**TEXTE DU DOCUMENT**:

▶

Formation et transfert de compétences : comment les concilier à l’opérationnalité de la situation de travail ?
Une problématique et des méthodes solutions //
Cette problématique est le quotidien de nombreux responsables de formation. Il est souvent tentant de suivre telle formation car une compétence devient médiatique. Mais la réalité du métier des entreprises est souvent plus complexe. Heureusement, des solutions existent : une approche opérationnelle, le modèle de Kirkpatrick et une vision expérimentée par notre Academy by Apside qui donne ses premiers résultats.

◀

**CONSIGNE**: D'après le texte sur la formation et le transfert de compétences, quelles solutions sont présentées comme existantes ?

**DONNÉES FOURNIES**:
▶

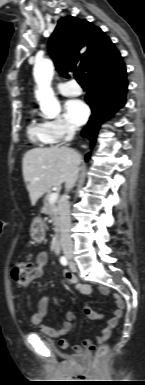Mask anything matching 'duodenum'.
Wrapping results in <instances>:
<instances>
[{
    "instance_id": "410a0bca",
    "label": "duodenum",
    "mask_w": 145,
    "mask_h": 385,
    "mask_svg": "<svg viewBox=\"0 0 145 385\" xmlns=\"http://www.w3.org/2000/svg\"><path fill=\"white\" fill-rule=\"evenodd\" d=\"M53 251L55 254H59L61 252V240L60 238H56L54 245H53Z\"/></svg>"
}]
</instances>
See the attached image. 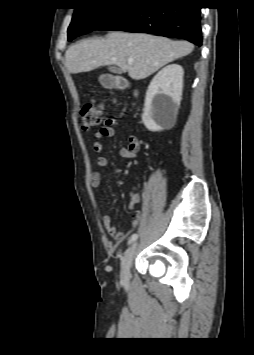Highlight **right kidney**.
Wrapping results in <instances>:
<instances>
[{"label":"right kidney","mask_w":254,"mask_h":355,"mask_svg":"<svg viewBox=\"0 0 254 355\" xmlns=\"http://www.w3.org/2000/svg\"><path fill=\"white\" fill-rule=\"evenodd\" d=\"M184 71L171 64L161 69L152 79L146 92L142 121L152 132L173 126L180 106Z\"/></svg>","instance_id":"ca27d5eb"}]
</instances>
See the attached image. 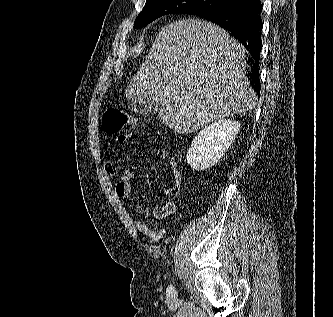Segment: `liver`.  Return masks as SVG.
I'll list each match as a JSON object with an SVG mask.
<instances>
[{"mask_svg": "<svg viewBox=\"0 0 333 317\" xmlns=\"http://www.w3.org/2000/svg\"><path fill=\"white\" fill-rule=\"evenodd\" d=\"M245 48L222 28L199 19L166 25L126 90L160 100L158 116L179 134L255 108L245 76Z\"/></svg>", "mask_w": 333, "mask_h": 317, "instance_id": "obj_1", "label": "liver"}]
</instances>
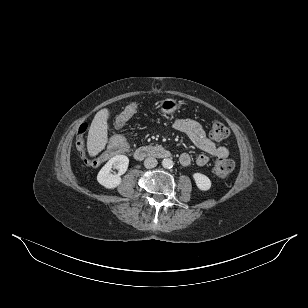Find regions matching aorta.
<instances>
[{
	"instance_id": "obj_1",
	"label": "aorta",
	"mask_w": 308,
	"mask_h": 308,
	"mask_svg": "<svg viewBox=\"0 0 308 308\" xmlns=\"http://www.w3.org/2000/svg\"><path fill=\"white\" fill-rule=\"evenodd\" d=\"M173 164H174L173 161L169 158L163 159V161H162V166L166 169L172 168Z\"/></svg>"
}]
</instances>
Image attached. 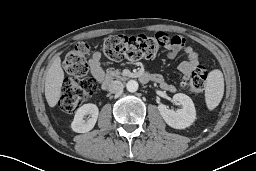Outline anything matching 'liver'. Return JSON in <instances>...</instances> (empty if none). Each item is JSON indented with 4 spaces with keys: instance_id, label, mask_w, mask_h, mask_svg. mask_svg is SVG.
Returning a JSON list of instances; mask_svg holds the SVG:
<instances>
[{
    "instance_id": "1",
    "label": "liver",
    "mask_w": 256,
    "mask_h": 171,
    "mask_svg": "<svg viewBox=\"0 0 256 171\" xmlns=\"http://www.w3.org/2000/svg\"><path fill=\"white\" fill-rule=\"evenodd\" d=\"M64 72L61 67V59L56 56L46 72L45 97L50 107H55L61 96V88Z\"/></svg>"
}]
</instances>
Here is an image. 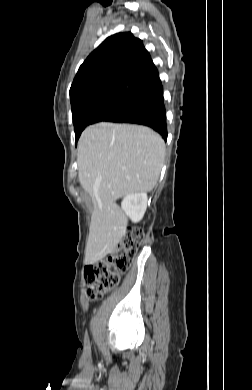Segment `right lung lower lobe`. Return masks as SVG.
Returning <instances> with one entry per match:
<instances>
[{
  "instance_id": "1",
  "label": "right lung lower lobe",
  "mask_w": 252,
  "mask_h": 390,
  "mask_svg": "<svg viewBox=\"0 0 252 390\" xmlns=\"http://www.w3.org/2000/svg\"><path fill=\"white\" fill-rule=\"evenodd\" d=\"M105 121L145 125L157 131L166 140L167 125L162 84Z\"/></svg>"
}]
</instances>
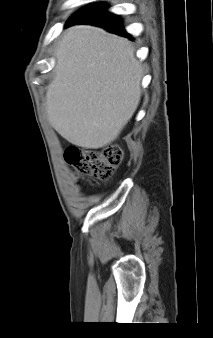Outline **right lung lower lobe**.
Wrapping results in <instances>:
<instances>
[{
    "label": "right lung lower lobe",
    "mask_w": 213,
    "mask_h": 338,
    "mask_svg": "<svg viewBox=\"0 0 213 338\" xmlns=\"http://www.w3.org/2000/svg\"><path fill=\"white\" fill-rule=\"evenodd\" d=\"M105 4H92L78 11L65 25L90 24L102 27L109 32L131 39V36L122 28L121 19L107 11Z\"/></svg>",
    "instance_id": "obj_1"
}]
</instances>
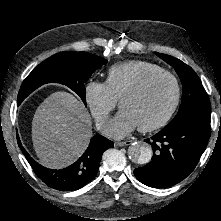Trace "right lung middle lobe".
Listing matches in <instances>:
<instances>
[{
  "label": "right lung middle lobe",
  "instance_id": "1",
  "mask_svg": "<svg viewBox=\"0 0 221 221\" xmlns=\"http://www.w3.org/2000/svg\"><path fill=\"white\" fill-rule=\"evenodd\" d=\"M107 62L86 52H61L39 64L23 81L18 105L32 91L46 83H61L75 91L86 104L84 83L100 66Z\"/></svg>",
  "mask_w": 221,
  "mask_h": 221
}]
</instances>
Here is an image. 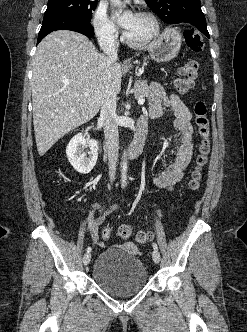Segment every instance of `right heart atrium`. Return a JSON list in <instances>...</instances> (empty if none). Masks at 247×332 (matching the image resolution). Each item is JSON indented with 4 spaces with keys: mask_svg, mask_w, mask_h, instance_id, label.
<instances>
[{
    "mask_svg": "<svg viewBox=\"0 0 247 332\" xmlns=\"http://www.w3.org/2000/svg\"><path fill=\"white\" fill-rule=\"evenodd\" d=\"M94 32L100 43L114 45L117 40V29L107 15L104 7H98L92 19Z\"/></svg>",
    "mask_w": 247,
    "mask_h": 332,
    "instance_id": "obj_1",
    "label": "right heart atrium"
}]
</instances>
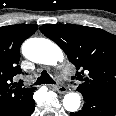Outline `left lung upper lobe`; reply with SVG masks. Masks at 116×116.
<instances>
[{"mask_svg":"<svg viewBox=\"0 0 116 116\" xmlns=\"http://www.w3.org/2000/svg\"><path fill=\"white\" fill-rule=\"evenodd\" d=\"M41 32L58 44L82 81L77 91L116 96V36L80 25L45 24Z\"/></svg>","mask_w":116,"mask_h":116,"instance_id":"1","label":"left lung upper lobe"}]
</instances>
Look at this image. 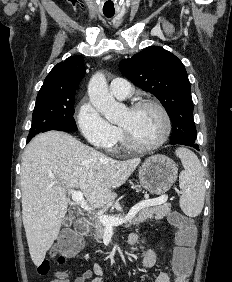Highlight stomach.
I'll list each match as a JSON object with an SVG mask.
<instances>
[{
    "mask_svg": "<svg viewBox=\"0 0 232 282\" xmlns=\"http://www.w3.org/2000/svg\"><path fill=\"white\" fill-rule=\"evenodd\" d=\"M176 163L167 156L148 157L138 169V178L142 187L153 195L167 192L177 179Z\"/></svg>",
    "mask_w": 232,
    "mask_h": 282,
    "instance_id": "0dacf381",
    "label": "stomach"
}]
</instances>
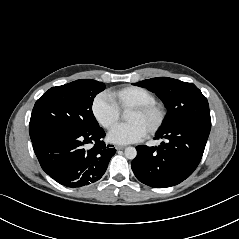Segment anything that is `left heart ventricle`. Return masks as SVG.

◀

**RÉPONSE À LA CONSIGNE**: Une approche opérationnelle, le modèle de Kirkpatrick et une vision expérimentée par l'Academy by Apside, qui donne ses premiers résultats.